SCCS-NY 2021

Twelfth annual conference - October 5-8, 2021

The Center for Biodiversity and Conservation and its partners invited students, postdocs, and early-career professionals to take part in the 12th annual Student Conference on Conservation Science – New York (SCCS-NY), which was an entirely virtual meeting.

As a part of the only international series of conservation conferences featuring students, SCCS-NY provides opportunities for emerging scientists to professionally network, gain experience, and present and get feedback on their work. Interactions with peers as well as leaders in science, policy, and management will encourage collaborations, inspire further research, and create lasting professional connections.

Conference Program

2021 Plenaries

Our relationship to the environment, past and future: lessons from engaged archaeological research

Plenarist: Kristina Douglass, Assistant Professor of Anthropology and African Studies, The Pennsylvania State University

For the past 18 months, the spread of COVID-19 has dominated news cycles and is at the forefront of local, national, and international concerns. The coronavirus pandemic is one of many human-driven socio-ecological crises we face as a global community. In August of this year, the United Nations’ Intergovernmental Panel on Climate Change (IPCC), an international body of researchers who evaluate and synthesize the science of climate change, released their latest report. The report documents in sobering detail the extent to which our planet’s climate is changing due to human activity. And, like the coronavirus pandemic, the climate crisis intersects with and compounds other problems, such as biodiversity loss, and food, energy, and water insecurity. The exceptional challenges of the present moment can seem insurmountable, but they present an opportunity to draw from deeper time and learn how people and ecosystems adapted to changing conditions in the past.

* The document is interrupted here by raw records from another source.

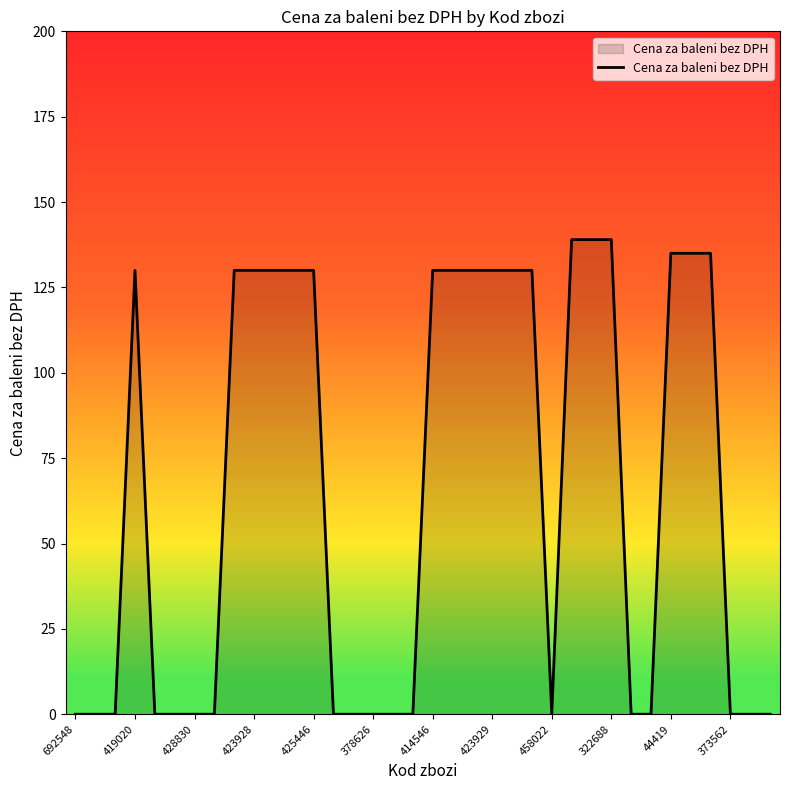

What is the difference between the maximum and minimum values?

139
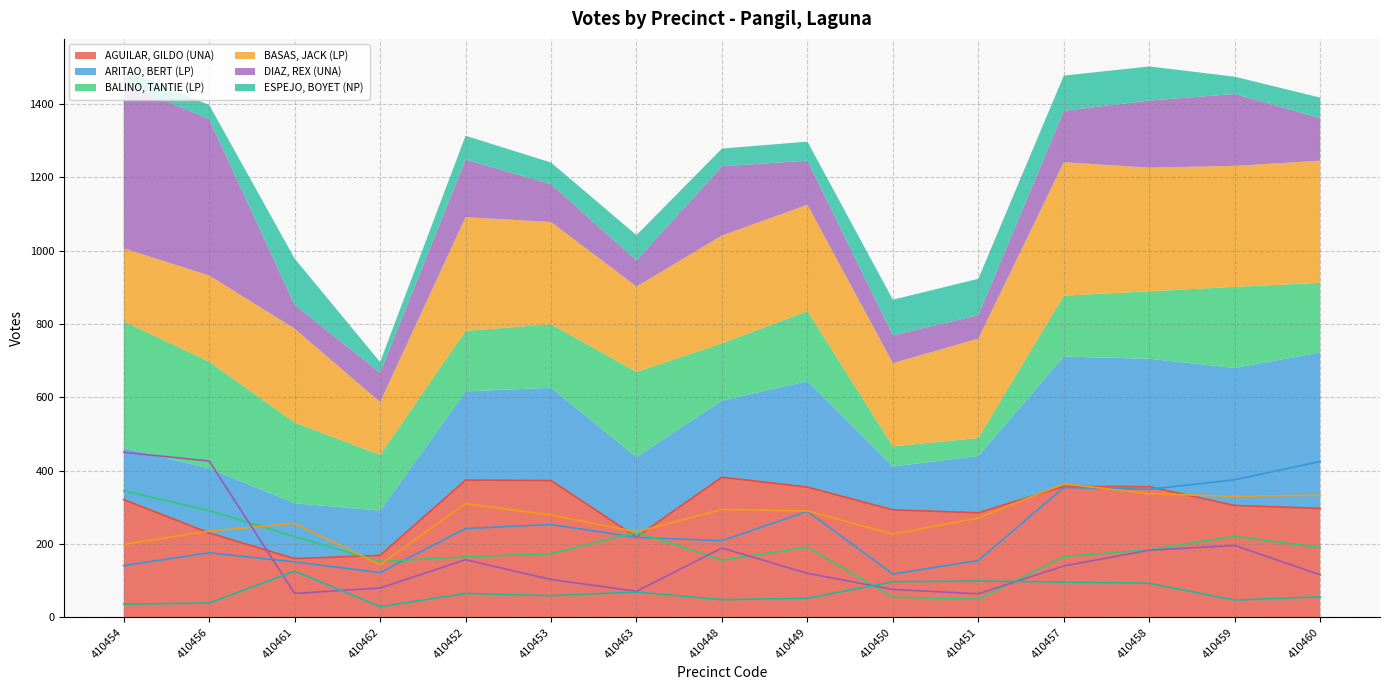

Which series has the largest total across all categories?

AGUILAR, GILDO (UNA)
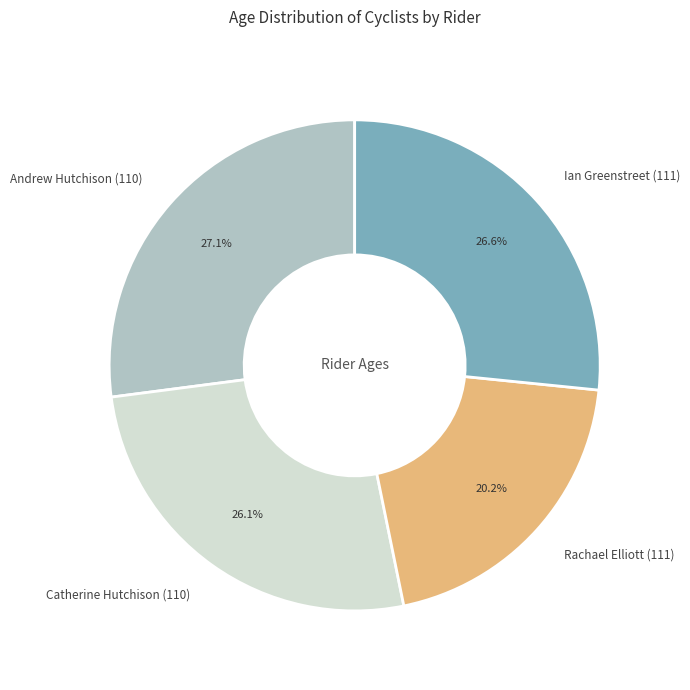

To the nearest percent, what is the difference between the largest and smallest slice percentages?

7%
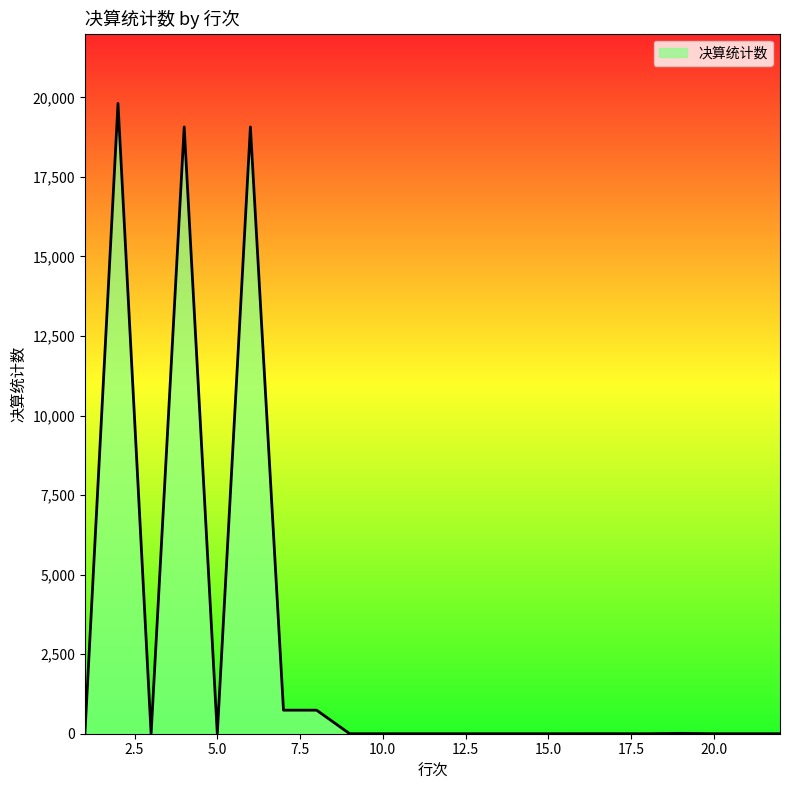

Does the chart have visible grid lines?

No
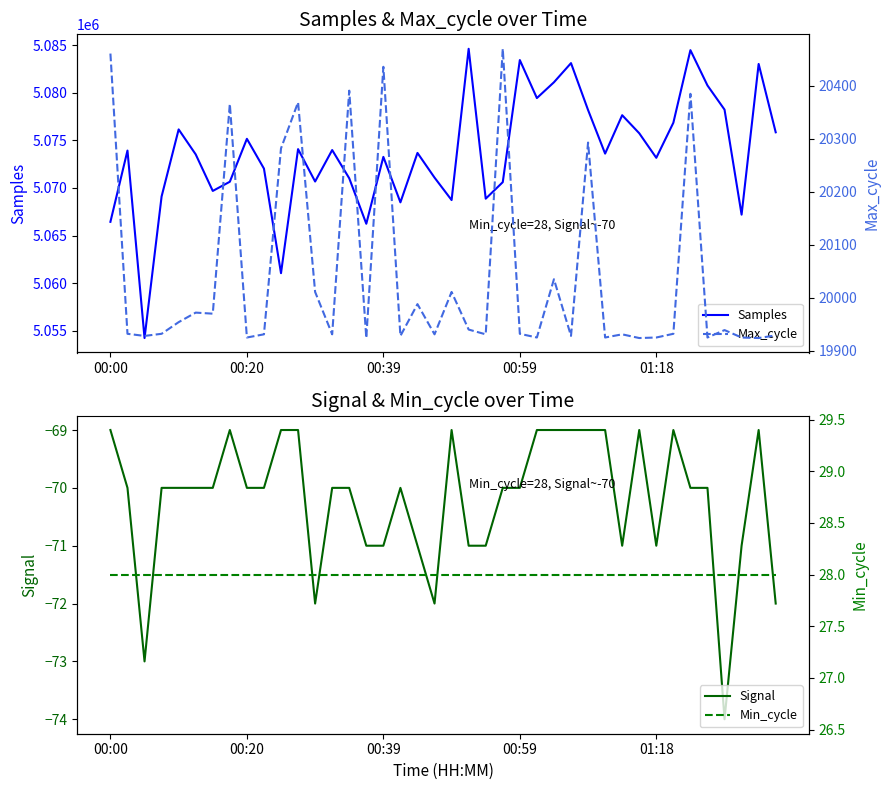

The value of Samples at 00:00 is 2822493. True or false?

False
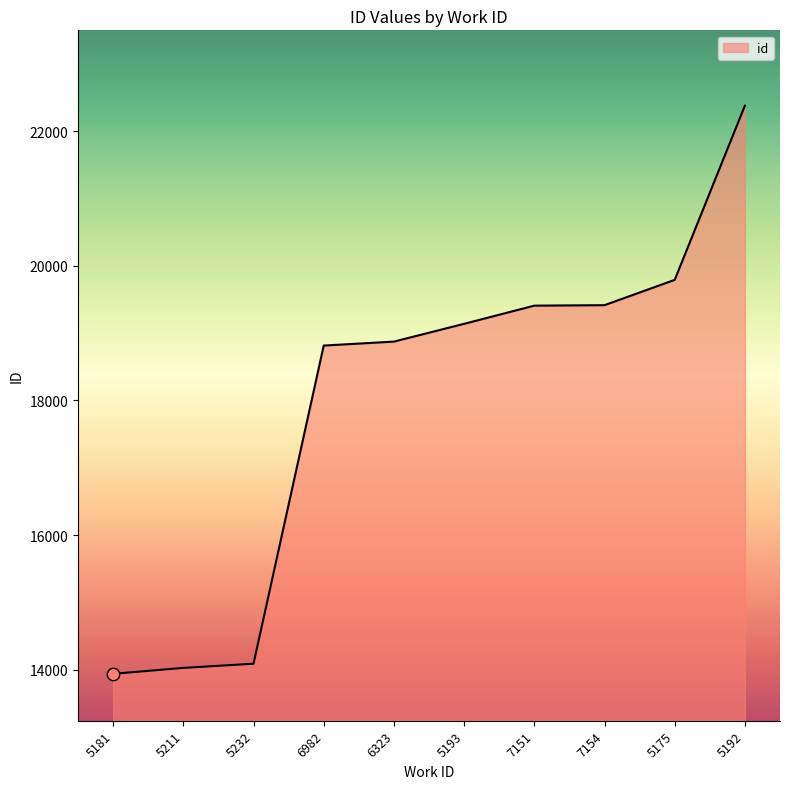

What is the change in value from 6323 to 5175?

+917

I became an archaeologist because I believe in the power of storytelling. Storytelling is fundamental to human evolution and is what defines humans as a species. We have all had the experience of learning from our elders, those who came before us. If we think about it, we have millions of years of cumulative human experience on the planet to learn from. Our ability to pass knowledge from one generation to the next is central to our survival. Archaeology can inform our approaches to contemporary conservation by telling the stories of how ancient peoples shaped landscapes, responded to past climate change, interacted with diverse species of plants and animals, and sustained livelihoods over centuries and millennia.

Inspiring careers in conservation: SCCS-NY alumni share their journeys in the conservation field

Panelists: Leo Douglas, Clinical Assistant Professor, New York University; Kaitlyn Parkins, Associate Director for Conservation and Science, NYC Audubon; Andrea Reid, Assistant Professor, The University of British Columbia

What's next after presenting your research at the Student Conference on Conservation Science? A panel of SCCS-NY alums will share their inspiring journeys in conservation, moderated by CBC Biodiversity Scientist and SCCS alumna Dr. Samantha Cheng.